Ursuline English-medium School is an English-medium coeducational institution established in 1971. It has facilities for teaching from class I to class X. It has a playground, a library with 6,000 books, and has 26 computers for teaching and learning purposes.

Adarsh High School is a Hindi-medium coeducational school established in 1969. It has facilities for teaching in classes IX and X. It has a library with 486 books and has 4 computers for teaching and learning purposes.
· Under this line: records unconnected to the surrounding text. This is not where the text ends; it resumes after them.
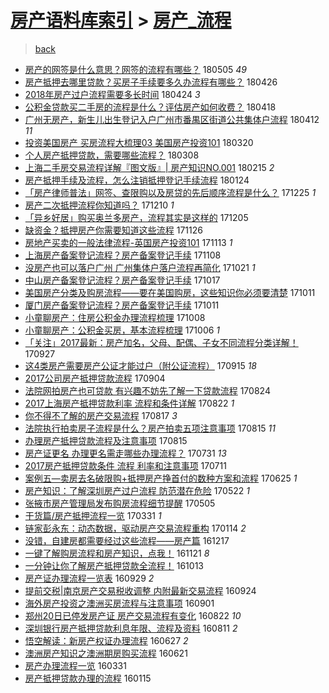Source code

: [房产语料库索引](../../README.md)  > [房产_流程](房产_流程.md)
====
> [back](../README.md)

- [房产的网签是什么意思？网签的流程有哪些？](http://jkwz.applinzi.com/ittc/7099775846044926987.html#%E6%88%BF%E4%BA%A7%E7%9A%84%E7%BD%91%E7%AD%BE%E6%98%AF%E4%BB%80%E4%B9%88%E6%84%8F%E6%80%9D%EF%BC%9F%E7%BD%91%E7%AD%BE%E7%9A%84%E6%B5%81%E7%A8%8B%E6%9C%89%E5%93%AA%E4%BA%9B%EF%BC%9F) 180505 *49* 
- [房产抵押去哪里贷款？买房子手续要多久办流程有哪些？](http://jkwz.applinzi.com/ittc/7096307855651243014.html#%E6%88%BF%E4%BA%A7%E6%8A%B5%E6%8A%BC%E5%8E%BB%E5%93%AA%E9%87%8C%E8%B4%B7%E6%AC%BE%EF%BC%9F%E4%B9%B0%E6%88%BF%E5%AD%90%E6%89%8B%E7%BB%AD%E8%A6%81%E5%A4%9A%E4%B9%85%E5%8A%9E%E6%B5%81%E7%A8%8B%E6%9C%89%E5%93%AA%E4%BA%9B%EF%BC%9F) 180426  
- [2018年房产过户流程需要多长时间](http://jkwz.applinzi.com/ittc/7095626366064264198.html#2018%E5%B9%B4%E6%88%BF%E4%BA%A7%E8%BF%87%E6%88%B7%E6%B5%81%E7%A8%8B%E9%9C%80%E8%A6%81%E5%A4%9A%E9%95%BF%E6%97%B6%E9%97%B4) 180424 *3* 
- [公积金贷款买二手房的流程是什么？评估房产如何收费？](http://jkwz.applinzi.com/ittc/7093318168963712006.html#%E5%85%AC%E7%A7%AF%E9%87%91%E8%B4%B7%E6%AC%BE%E4%B9%B0%E4%BA%8C%E6%89%8B%E6%88%BF%E7%9A%84%E6%B5%81%E7%A8%8B%E6%98%AF%E4%BB%80%E4%B9%88%EF%BC%9F%E8%AF%84%E4%BC%B0%E6%88%BF%E4%BA%A7%E5%A6%82%E4%BD%95%E6%94%B6%E8%B4%B9%EF%BC%9F) 180418  
- [广州无房产，新生儿出生登记入户广州市番禺区街道公共集体户流程](http://jkwz.applinzi.com/ittc/7090791367850853383.html#%E5%B9%BF%E5%B7%9E%E6%97%A0%E6%88%BF%E4%BA%A7%EF%BC%8C%E6%96%B0%E7%94%9F%E5%84%BF%E5%87%BA%E7%94%9F%E7%99%BB%E8%AE%B0%E5%85%A5%E6%88%B7%E5%B9%BF%E5%B7%9E%E5%B8%82%E7%95%AA%E7%A6%BA%E5%8C%BA%E8%A1%97%E9%81%93%E5%85%AC%E5%85%B1%E9%9B%86%E4%BD%93%E6%88%B7%E6%B5%81%E7%A8%8B) 180412 *11* 
- [投资美国房产 买房流程大梳理03 美国房产投资101](http://jkwz.applinzi.com/ittc/7080637237115225104.html#%E6%8A%95%E8%B5%84%E7%BE%8E%E5%9B%BD%E6%88%BF%E4%BA%A7+%E4%B9%B0%E6%88%BF%E6%B5%81%E7%A8%8B%E5%A4%A7%E6%A2%B3%E7%90%8603+%E7%BE%8E%E5%9B%BD%E6%88%BF%E4%BA%A7%E6%8A%95%E8%B5%84101) 180320  
- [个人房产抵押贷款，需要哪些流程？](http://jkwz.applinzi.com/ittc/7078049632594953226.html#%E4%B8%AA%E4%BA%BA%E6%88%BF%E4%BA%A7%E6%8A%B5%E6%8A%BC%E8%B4%B7%E6%AC%BE%EF%BC%8C%E9%9C%80%E8%A6%81%E5%93%AA%E4%BA%9B%E6%B5%81%E7%A8%8B%EF%BC%9F) 180308  
- [上海二手房交易流程详解『图文版』| 房产知识NO.001](http://jkwz.applinzi.com/ittc/7070224070912508944.html#%E4%B8%8A%E6%B5%B7%E4%BA%8C%E6%89%8B%E6%88%BF%E4%BA%A4%E6%98%93%E6%B5%81%E7%A8%8B%E8%AF%A6%E8%A7%A3%E3%80%8E%E5%9B%BE%E6%96%87%E7%89%88%E3%80%8F%7C+%E6%88%BF%E4%BA%A7%E7%9F%A5%E8%AF%86NO.001) 180215 *2* 
- [房产抵押手续及流程，怎么注销抵押登记手续流程](http://jkwz.applinzi.com/ittc/7062144565186659335.html#%E6%88%BF%E4%BA%A7%E6%8A%B5%E6%8A%BC%E6%89%8B%E7%BB%AD%E5%8F%8A%E6%B5%81%E7%A8%8B%EF%BC%8C%E6%80%8E%E4%B9%88%E6%B3%A8%E9%94%80%E6%8A%B5%E6%8A%BC%E7%99%BB%E8%AE%B0%E6%89%8B%E7%BB%AD%E6%B5%81%E7%A8%8B) 180124  
- [「房产律师普法」网签、查限购以及房贷的先后顺序流程是什么？](http://jkwz.applinzi.com/ittc/7050953946120586257.html#%E3%80%8C%E6%88%BF%E4%BA%A7%E5%BE%8B%E5%B8%88%E6%99%AE%E6%B3%95%E3%80%8D%E7%BD%91%E7%AD%BE%E3%80%81%E6%9F%A5%E9%99%90%E8%B4%AD%E4%BB%A5%E5%8F%8A%E6%88%BF%E8%B4%B7%E7%9A%84%E5%85%88%E5%90%8E%E9%A1%BA%E5%BA%8F%E6%B5%81%E7%A8%8B%E6%98%AF%E4%BB%80%E4%B9%88%EF%BC%9F) 171225 *1* 
- [房产二次抵押流程你知道吗？](http://jkwz.applinzi.com/ittc/7045530436409754640.html#%E6%88%BF%E4%BA%A7%E4%BA%8C%E6%AC%A1%E6%8A%B5%E6%8A%BC%E6%B5%81%E7%A8%8B%E4%BD%A0%E7%9F%A5%E9%81%93%E5%90%97%EF%BC%9F) 171210 *1* 
- [「异乡好居」购买奥兰多房产，流程其实是这样的](http://jkwz.applinzi.com/ittc/7043588027513832465.html#%E3%80%8C%E5%BC%82%E4%B9%A1%E5%A5%BD%E5%B1%85%E3%80%8D%E8%B4%AD%E4%B9%B0%E5%A5%A5%E5%85%B0%E5%A4%9A%E6%88%BF%E4%BA%A7%EF%BC%8C%E6%B5%81%E7%A8%8B%E5%85%B6%E5%AE%9E%E6%98%AF%E8%BF%99%E6%A0%B7%E7%9A%84) 171205  
- [缺资金？抵押房产你需要知道这些流程](http://jkwz.applinzi.com/ittc/7040243553198933009.html#%E7%BC%BA%E8%B5%84%E9%87%91%EF%BC%9F%E6%8A%B5%E6%8A%BC%E6%88%BF%E4%BA%A7%E4%BD%A0%E9%9C%80%E8%A6%81%E7%9F%A5%E9%81%93%E8%BF%99%E4%BA%9B%E6%B5%81%E7%A8%8B) 171126  
- [房地产买卖的一般法律流程-英国房产投资101](http://jkwz.applinzi.com/ittc/7035438653722067985.html#%E6%88%BF%E5%9C%B0%E4%BA%A7%E4%B9%B0%E5%8D%96%E7%9A%84%E4%B8%80%E8%88%AC%E6%B3%95%E5%BE%8B%E6%B5%81%E7%A8%8B-%E8%8B%B1%E5%9B%BD%E6%88%BF%E4%BA%A7%E6%8A%95%E8%B5%84101) 171113 *1* 
- [上海房产备案登记流程？房产备案登记手续](http://jkwz.applinzi.com/ittc/7033527977856467985.html#%E4%B8%8A%E6%B5%B7%E6%88%BF%E4%BA%A7%E5%A4%87%E6%A1%88%E7%99%BB%E8%AE%B0%E6%B5%81%E7%A8%8B%EF%BC%9F%E6%88%BF%E4%BA%A7%E5%A4%87%E6%A1%88%E7%99%BB%E8%AE%B0%E6%89%8B%E7%BB%AD) 171108  
- [没房产也可以落户广州 广州集体户落户流程再简化](http://jkwz.applinzi.com/ittc/7026988677174133777.html#%E6%B2%A1%E6%88%BF%E4%BA%A7%E4%B9%9F%E5%8F%AF%E4%BB%A5%E8%90%BD%E6%88%B7%E5%B9%BF%E5%B7%9E+%E5%B9%BF%E5%B7%9E%E9%9B%86%E4%BD%93%E6%88%B7%E8%90%BD%E6%88%B7%E6%B5%81%E7%A8%8B%E5%86%8D%E7%AE%80%E5%8C%96) 171021 *1* 
- [中山房产备案登记流程？房产备案登记手续](http://jkwz.applinzi.com/ittc/7025338375895254033.html#%E4%B8%AD%E5%B1%B1%E6%88%BF%E4%BA%A7%E5%A4%87%E6%A1%88%E7%99%BB%E8%AE%B0%E6%B5%81%E7%A8%8B%EF%BC%9F%E6%88%BF%E4%BA%A7%E5%A4%87%E6%A1%88%E7%99%BB%E8%AE%B0%E6%89%8B%E7%BB%AD) 171017  
- [美国房产分类及购房流程——要在美国购房，这些知识你必须要清楚](http://jkwz.applinzi.com/ittc/7023224737801700368.html#%E7%BE%8E%E5%9B%BD%E6%88%BF%E4%BA%A7%E5%88%86%E7%B1%BB%E5%8F%8A%E8%B4%AD%E6%88%BF%E6%B5%81%E7%A8%8B%E2%80%94%E2%80%94%E8%A6%81%E5%9C%A8%E7%BE%8E%E5%9B%BD%E8%B4%AD%E6%88%BF%EF%BC%8C%E8%BF%99%E4%BA%9B%E7%9F%A5%E8%AF%86%E4%BD%A0%E5%BF%85%E9%A1%BB%E8%A6%81%E6%B8%85%E6%A5%9A) 171011  
- [厦门房产备案登记流程？房产备案登记手续](http://jkwz.applinzi.com/ittc/7023106106824590352.html#%E5%8E%A6%E9%97%A8%E6%88%BF%E4%BA%A7%E5%A4%87%E6%A1%88%E7%99%BB%E8%AE%B0%E6%B5%81%E7%A8%8B%EF%BC%9F%E6%88%BF%E4%BA%A7%E5%A4%87%E6%A1%88%E7%99%BB%E8%AE%B0%E6%89%8B%E7%BB%AD) 171011  
- [小童聊房产：住房公积金办理流程梳理](http://jkwz.applinzi.com/ittc/7021977923739976720.html#%E5%B0%8F%E7%AB%A5%E8%81%8A%E6%88%BF%E4%BA%A7%EF%BC%9A%E4%BD%8F%E6%88%BF%E5%85%AC%E7%A7%AF%E9%87%91%E5%8A%9E%E7%90%86%E6%B5%81%E7%A8%8B%E6%A2%B3%E7%90%86) 171008  
- [小童聊房产：公积金买房，基本流程梳理](http://jkwz.applinzi.com/ittc/7021234494558962705.html#%E5%B0%8F%E7%AB%A5%E8%81%8A%E6%88%BF%E4%BA%A7%EF%BC%9A%E5%85%AC%E7%A7%AF%E9%87%91%E4%B9%B0%E6%88%BF%EF%BC%8C%E5%9F%BA%E6%9C%AC%E6%B5%81%E7%A8%8B%E6%A2%B3%E7%90%86) 171006 *1* 
- [「关注」2017最新：房产加名，父母、配偶、子女不同流程分类详解！](http://jkwz.applinzi.com/ittc/7017895060874724369.html#%E3%80%8C%E5%85%B3%E6%B3%A8%E3%80%8D2017%E6%9C%80%E6%96%B0%EF%BC%9A%E6%88%BF%E4%BA%A7%E5%8A%A0%E5%90%8D%EF%BC%8C%E7%88%B6%E6%AF%8D%E3%80%81%E9%85%8D%E5%81%B6%E3%80%81%E5%AD%90%E5%A5%B3%E4%B8%8D%E5%90%8C%E6%B5%81%E7%A8%8B%E5%88%86%E7%B1%BB%E8%AF%A6%E8%A7%A3%EF%BC%81) 170927  
- [这4类房产需要房产公证才能过户（附公证流程）](http://jkwz.applinzi.com/ittc/7013486911866536977.html#%E8%BF%994%E7%B1%BB%E6%88%BF%E4%BA%A7%E9%9C%80%E8%A6%81%E6%88%BF%E4%BA%A7%E5%85%AC%E8%AF%81%E6%89%8D%E8%83%BD%E8%BF%87%E6%88%B7%EF%BC%88%E9%99%84%E5%85%AC%E8%AF%81%E6%B5%81%E7%A8%8B%EF%BC%89) 170915 *18* 
- [2017公司房产抵押贷款流程](http://jkwz.applinzi.com/ittc/7009505090296349712.html#2017%E5%85%AC%E5%8F%B8%E6%88%BF%E4%BA%A7%E6%8A%B5%E6%8A%BC%E8%B4%B7%E6%AC%BE%E6%B5%81%E7%A8%8B) 170904  
- [法院网拍房产也可贷款 有兴趣不妨先了解一下贷款流程](http://jkwz.applinzi.com/ittc/7005286674349949968.html#%E6%B3%95%E9%99%A2%E7%BD%91%E6%8B%8D%E6%88%BF%E4%BA%A7%E4%B9%9F%E5%8F%AF%E8%B4%B7%E6%AC%BE+%E6%9C%89%E5%85%B4%E8%B6%A3%E4%B8%8D%E5%A6%A8%E5%85%88%E4%BA%86%E8%A7%A3%E4%B8%80%E4%B8%8B%E8%B4%B7%E6%AC%BE%E6%B5%81%E7%A8%8B) 170824  
- [2017上海房产抵押贷款利率 流程和条件详解](http://jkwz.applinzi.com/ittc/7004637510259704849.html#2017%E4%B8%8A%E6%B5%B7%E6%88%BF%E4%BA%A7%E6%8A%B5%E6%8A%BC%E8%B4%B7%E6%AC%BE%E5%88%A9%E7%8E%87+%E6%B5%81%E7%A8%8B%E5%92%8C%E6%9D%A1%E4%BB%B6%E8%AF%A6%E8%A7%A3) 170822 *1* 
- [你不得不了解的房产交易流程](http://jkwz.applinzi.com/ittc/7002808994580923409.html#%E4%BD%A0%E4%B8%8D%E5%BE%97%E4%B8%8D%E4%BA%86%E8%A7%A3%E7%9A%84%E6%88%BF%E4%BA%A7%E4%BA%A4%E6%98%93%E6%B5%81%E7%A8%8B) 170817 *3* 
- [法院执行拍卖房子流程是什么？房产拍卖五项注意事项](http://jkwz.applinzi.com/ittc/7001675973651858449.html#%E6%B3%95%E9%99%A2%E6%89%A7%E8%A1%8C%E6%8B%8D%E5%8D%96%E6%88%BF%E5%AD%90%E6%B5%81%E7%A8%8B%E6%98%AF%E4%BB%80%E4%B9%88%EF%BC%9F%E6%88%BF%E4%BA%A7%E6%8B%8D%E5%8D%96%E4%BA%94%E9%A1%B9%E6%B3%A8%E6%84%8F%E4%BA%8B%E9%A1%B9) 170815 *11* 
- [办理房产抵押贷款流程及注意事项](http://jkwz.applinzi.com/ittc/7001954082296955921.html#%E5%8A%9E%E7%90%86%E6%88%BF%E4%BA%A7%E6%8A%B5%E6%8A%BC%E8%B4%B7%E6%AC%BE%E6%B5%81%E7%A8%8B%E5%8F%8A%E6%B3%A8%E6%84%8F%E4%BA%8B%E9%A1%B9) 170815  
- [房产证更名 办理更名需走哪些办理流程？](http://jkwz.applinzi.com/ittc/6996471965261759505.html#%E6%88%BF%E4%BA%A7%E8%AF%81%E6%9B%B4%E5%90%8D+%E5%8A%9E%E7%90%86%E6%9B%B4%E5%90%8D%E9%9C%80%E8%B5%B0%E5%93%AA%E4%BA%9B%E5%8A%9E%E7%90%86%E6%B5%81%E7%A8%8B%EF%BC%9F) 170731 *13* 
- [2017房产抵押贷款条件 流程 利率和注意事项](http://jkwz.applinzi.com/ittc/6988978952600028165.html#2017%E6%88%BF%E4%BA%A7%E6%8A%B5%E6%8A%BC%E8%B4%B7%E6%AC%BE%E6%9D%A1%E4%BB%B6+%E6%B5%81%E7%A8%8B+%E5%88%A9%E7%8E%87%E5%92%8C%E6%B3%A8%E6%84%8F%E4%BA%8B%E9%A1%B9) 170711  
- [案例五—卖房去名破限购+抵押房产挣首付的数种方案和流程](http://jkwz.applinzi.com/ittc/6983162325853799428.html#%E6%A1%88%E4%BE%8B%E4%BA%94%E2%80%94%E5%8D%96%E6%88%BF%E5%8E%BB%E5%90%8D%E7%A0%B4%E9%99%90%E8%B4%AD%2B%E6%8A%B5%E6%8A%BC%E6%88%BF%E4%BA%A7%E6%8C%A3%E9%A6%96%E4%BB%98%E7%9A%84%E6%95%B0%E7%A7%8D%E6%96%B9%E6%A1%88%E5%92%8C%E6%B5%81%E7%A8%8B) 170625 *1* 
- [房产知识：了解深圳房产过户流程 防范潜在危险](http://jkwz.applinzi.com/ittc/6970416466716263429.html#%E6%88%BF%E4%BA%A7%E7%9F%A5%E8%AF%86%EF%BC%9A%E4%BA%86%E8%A7%A3%E6%B7%B1%E5%9C%B3%E6%88%BF%E4%BA%A7%E8%BF%87%E6%88%B7%E6%B5%81%E7%A8%8B+%E9%98%B2%E8%8C%83%E6%BD%9C%E5%9C%A8%E5%8D%B1%E9%99%A9) 170522 *1* 
- [张掖市房产管理局发布购房流程细节提醒](http://jkwz.applinzi.com/ittc/6964205701881660420.html#%E5%BC%A0%E6%8E%96%E5%B8%82%E6%88%BF%E4%BA%A7%E7%AE%A1%E7%90%86%E5%B1%80%E5%8F%91%E5%B8%83%E8%B4%AD%E6%88%BF%E6%B5%81%E7%A8%8B%E7%BB%86%E8%8A%82%E6%8F%90%E9%86%92) 170505  
- [干货篇/房产抵押流程一览](http://jkwz.applinzi.com/ittc/6951135190998057988.html#%E5%B9%B2%E8%B4%A7%E7%AF%87%2F%E6%88%BF%E4%BA%A7%E6%8A%B5%E6%8A%BC%E6%B5%81%E7%A8%8B%E4%B8%80%E8%A7%88) 170331 *1* 
- [链家彭永东：动态数据，驱动房产交易流程重构](http://jkwz.applinzi.com/ittc/6922954308122575876.html#%E9%93%BE%E5%AE%B6%E5%BD%AD%E6%B0%B8%E4%B8%9C%EF%BC%9A%E5%8A%A8%E6%80%81%E6%95%B0%E6%8D%AE%EF%BC%8C%E9%A9%B1%E5%8A%A8%E6%88%BF%E4%BA%A7%E4%BA%A4%E6%98%93%E6%B5%81%E7%A8%8B%E9%87%8D%E6%9E%84) 170114 *2* 
- [没错，自建房都需要经过这些流程——房产篇](http://jkwz.applinzi.com/ittc/6912592715853595653.html#%E6%B2%A1%E9%94%99%EF%BC%8C%E8%87%AA%E5%BB%BA%E6%88%BF%E9%83%BD%E9%9C%80%E8%A6%81%E7%BB%8F%E8%BF%87%E8%BF%99%E4%BA%9B%E6%B5%81%E7%A8%8B%E2%80%94%E2%80%94%E6%88%BF%E4%BA%A7%E7%AF%87) 161217  
- [一键了解购房流程和房产知识，点我！](http://jkwz.applinzi.com/ittc/6902994015707726853.html#%E4%B8%80%E9%94%AE%E4%BA%86%E8%A7%A3%E8%B4%AD%E6%88%BF%E6%B5%81%E7%A8%8B%E5%92%8C%E6%88%BF%E4%BA%A7%E7%9F%A5%E8%AF%86%EF%BC%8C%E7%82%B9%E6%88%91%EF%BC%81) 161121 *8* 
- [一分钟让你了解房产抵押贷款全流程！](http://jkwz.applinzi.com/ittc/6888489566498980869.html#%E4%B8%80%E5%88%86%E9%92%9F%E8%AE%A9%E4%BD%A0%E4%BA%86%E8%A7%A3%E6%88%BF%E4%BA%A7%E6%8A%B5%E6%8A%BC%E8%B4%B7%E6%AC%BE%E5%85%A8%E6%B5%81%E7%A8%8B%EF%BC%81) 161013  
- [房产证办理流程一览表](http://jkwz.applinzi.com/ittc/6883256789621015557.html#%E6%88%BF%E4%BA%A7%E8%AF%81%E5%8A%9E%E7%90%86%E6%B5%81%E7%A8%8B%E4%B8%80%E8%A7%88%E8%A1%A8) 160929 *2* 
- [提前交税|南京房产交易税收调整 内附最新交易流程](http://jkwz.applinzi.com/ittc/6881390068090012676.html#%E6%8F%90%E5%89%8D%E4%BA%A4%E7%A8%8E%7C%E5%8D%97%E4%BA%AC%E6%88%BF%E4%BA%A7%E4%BA%A4%E6%98%93%E7%A8%8E%E6%94%B6%E8%B0%83%E6%95%B4+%E5%86%85%E9%99%84%E6%9C%80%E6%96%B0%E4%BA%A4%E6%98%93%E6%B5%81%E7%A8%8B) 160924  
- [海外房产投资之澳洲买房流程与注意事项](http://jkwz.applinzi.com/ittc/6872911890216387589.html#%E6%B5%B7%E5%A4%96%E6%88%BF%E4%BA%A7%E6%8A%95%E8%B5%84%E4%B9%8B%E6%BE%B3%E6%B4%B2%E4%B9%B0%E6%88%BF%E6%B5%81%E7%A8%8B%E4%B8%8E%E6%B3%A8%E6%84%8F%E4%BA%8B%E9%A1%B9) 160901  
- [郑州20日已停发房产证 房产交易流程有变化](http://jkwz.applinzi.com/ittc/6869122653897622533.html#%E9%83%91%E5%B7%9E20%E6%97%A5%E5%B7%B2%E5%81%9C%E5%8F%91%E6%88%BF%E4%BA%A7%E8%AF%81+%E6%88%BF%E4%BA%A7%E4%BA%A4%E6%98%93%E6%B5%81%E7%A8%8B%E6%9C%89%E5%8F%98%E5%8C%96) 160822 *10* 
- [深圳银行房产抵押贷款利息年限、流程及资料](http://jkwz.applinzi.com/ittc/6865194893185647621.html#%E6%B7%B1%E5%9C%B3%E9%93%B6%E8%A1%8C%E6%88%BF%E4%BA%A7%E6%8A%B5%E6%8A%BC%E8%B4%B7%E6%AC%BE%E5%88%A9%E6%81%AF%E5%B9%B4%E9%99%90%E3%80%81%E6%B5%81%E7%A8%8B%E5%8F%8A%E8%B5%84%E6%96%99) 160811 *2* 
- [悟空解读：新房产权证办理流程](http://jkwz.applinzi.com/ittc/6848347916514886661.html#%E6%82%9F%E7%A9%BA%E8%A7%A3%E8%AF%BB%EF%BC%9A%E6%96%B0%E6%88%BF%E4%BA%A7%E6%9D%83%E8%AF%81%E5%8A%9E%E7%90%86%E6%B5%81%E7%A8%8B) 160627 *2* 
- [澳洲房产知识之澳洲期房购买流程](http://jkwz.applinzi.com/ittc/6846176038157304836.html#%E6%BE%B3%E6%B4%B2%E6%88%BF%E4%BA%A7%E7%9F%A5%E8%AF%86%E4%B9%8B%E6%BE%B3%E6%B4%B2%E6%9C%9F%E6%88%BF%E8%B4%AD%E4%B9%B0%E6%B5%81%E7%A8%8B) 160621  
- [房产办理流程一览](http://jkwz.applinzi.com/ittc/6815765166796833797.html#%E6%88%BF%E4%BA%A7%E5%8A%9E%E7%90%86%E6%B5%81%E7%A8%8B%E4%B8%80%E8%A7%88) 160331  
- [房产抵押贷款办理的流程](http://jkwz.applinzi.com/ittc/6787475102480466949.html#%E6%88%BF%E4%BA%A7%E6%8A%B5%E6%8A%BC%E8%B4%B7%E6%AC%BE%E5%8A%9E%E7%90%86%E7%9A%84%E6%B5%81%E7%A8%8B) 160115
Silli College, established in 1980 at Silli, is affiliated with Ranchi University and offers courses in arts, science and commerce.

==Industry==
India’s first alumina refinery was commissioned at Chota Muri, 65 km from Ranchi, by the erstwhile Indian Aluminium Company in 1948. It was taken over by the Hindalco Industries of the Aditya Birla Group in 2005. The initial capacity of the aluminium refinery at 4 KPTA has been raised to 450 KPTA. There is a captive coal-based cogeneration power plant.

==Infrastructure==
According to the District Census Handbook 2011, Ranchi, Muri covered an area of 5.717 km^{2}. Among the civic amenities, it had 25 km roads with open drains, the protected water supply involved tap water from treated source, uncovered well, overhead tank. It had 1,799 domestic electric connections, 210 road lighting points. Among the medical facilities, it had 2 hospitals, 2 dispensaries, 2 health centres, 1 family welfare centre, 2 maternity and child welfare centres, 2 maternity homes, 1 nursing home, 4 medicine shops. Among the educational facilities it had 7 primary schools, 6 middle schools, 2 secondary schools, 2 senior secondary schools, the nearest general degree college at Silli 5 km away. It had 1 non-formal educational centre (Sarva Siksha Abhiyan). Among the social, recreational and cultural facilities it had 1 stadium, 1 cinema theatre. Three important commodities it produced were aluminium powder, bamboo items, leaf plate. It had the branch offices of 3 nationalised banks, 1 agricultural credit society, 1 non-agricultural credit society.

==Transport==
Muri Junction railway station is on the Barkakana-Muri-Chandil line. There are stations at Muri and Silli on the Netaji S.C.Bose Gomoh–Hatia line.

State Highway 1 (Ranchi-Silli-Muri Road), an important roadway in Ranchi district, passes through Muri.